_Task to complete_
The whole listing below must be printed again exactly, images excluded.
[Start of section]
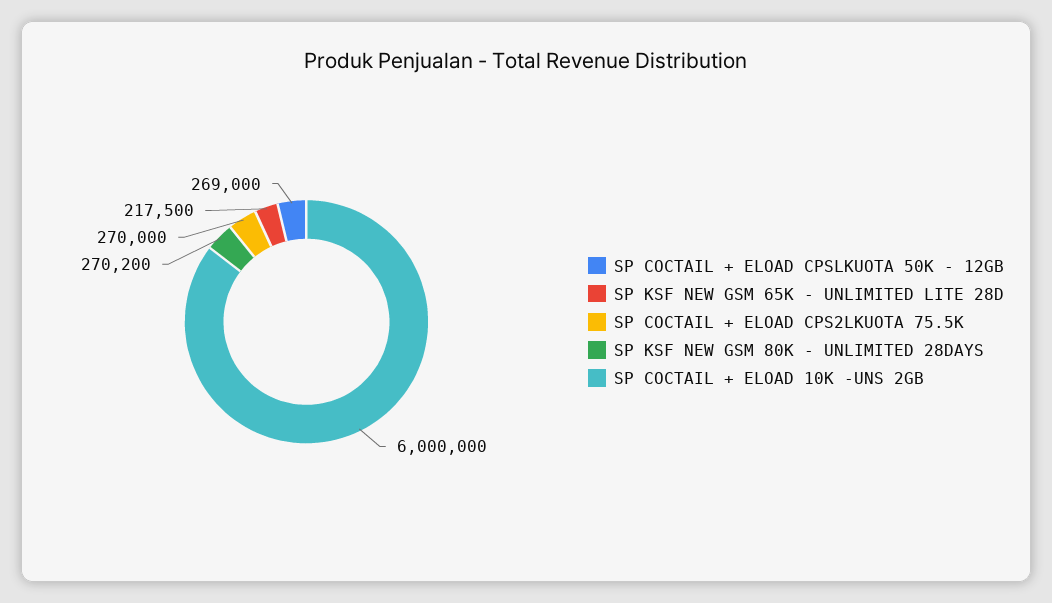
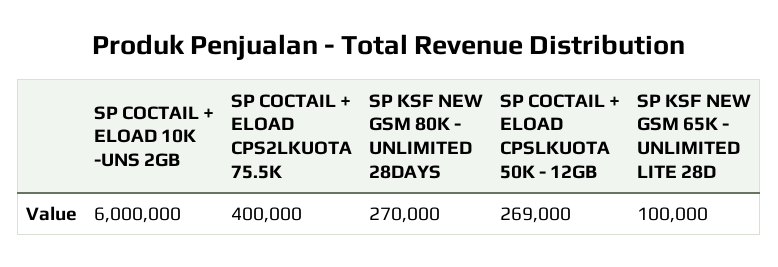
SP KSF NEW GSM 65K - UNLIMITED LITE 28D: 217500 -> 100000
SP COCTAIL + ELOAD CPS2LKUOTA 75.5K: 270000 -> 400000
SP KSF NEW GSM 80K - UNLIMITED 28DAYS: 270200 -> 270000

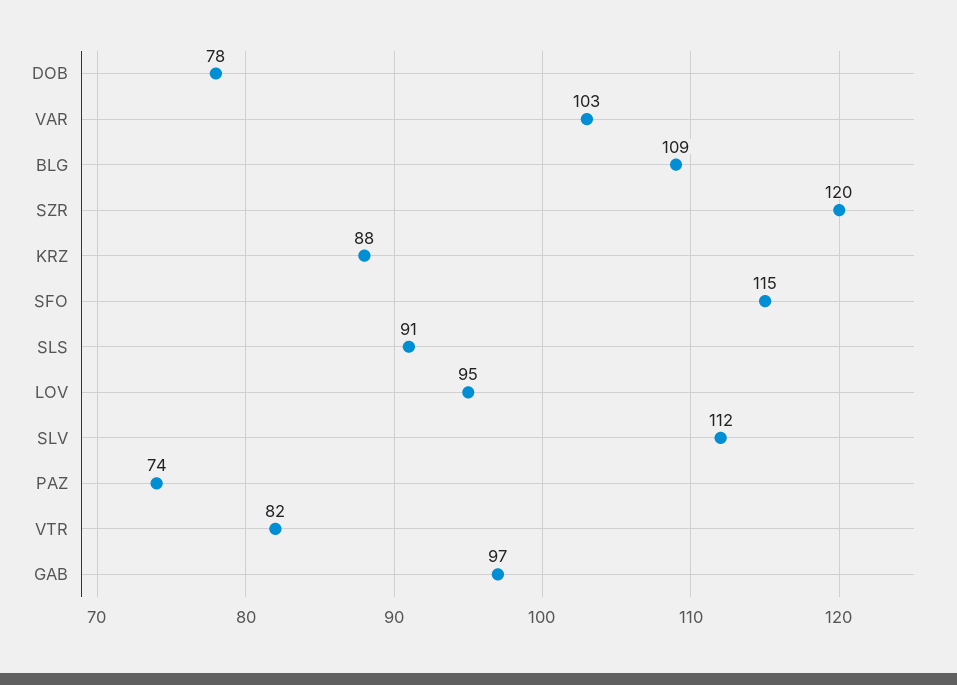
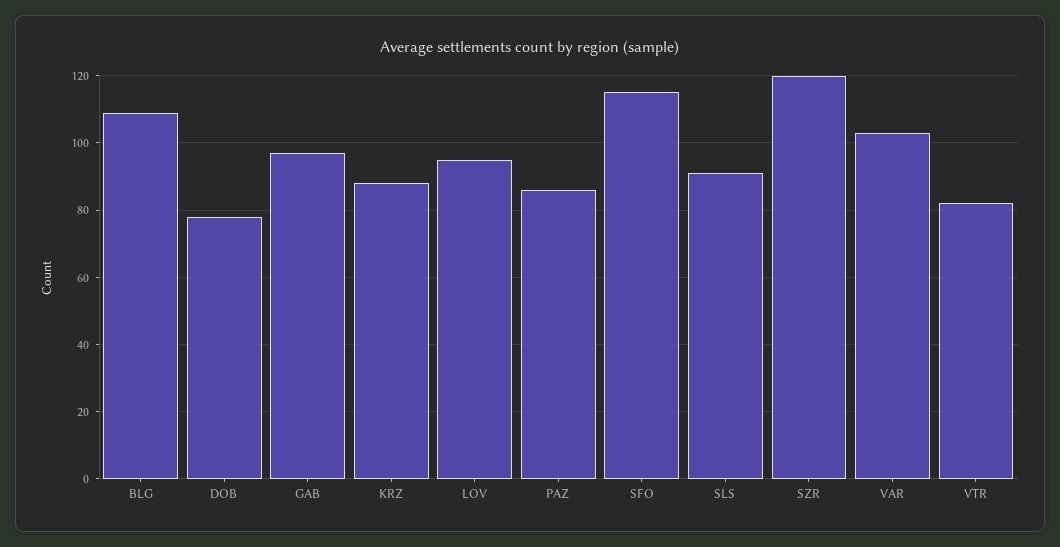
SLV: 112 -> none
PAZ: 74 -> 85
[End of section]
_Response for this exercise_
SP KSF NEW GSM 65K - UNLIMITED LITE 28D: 217500 -> 100000
SP COCTAIL + ELOAD CPS2LKUOTA 75.5K: 270000 -> 400000
SP KSF NEW GSM 80K - UNLIMITED 28DAYS: 270200 -> 270000

SLV: 112 -> none
PAZ: 74 -> 85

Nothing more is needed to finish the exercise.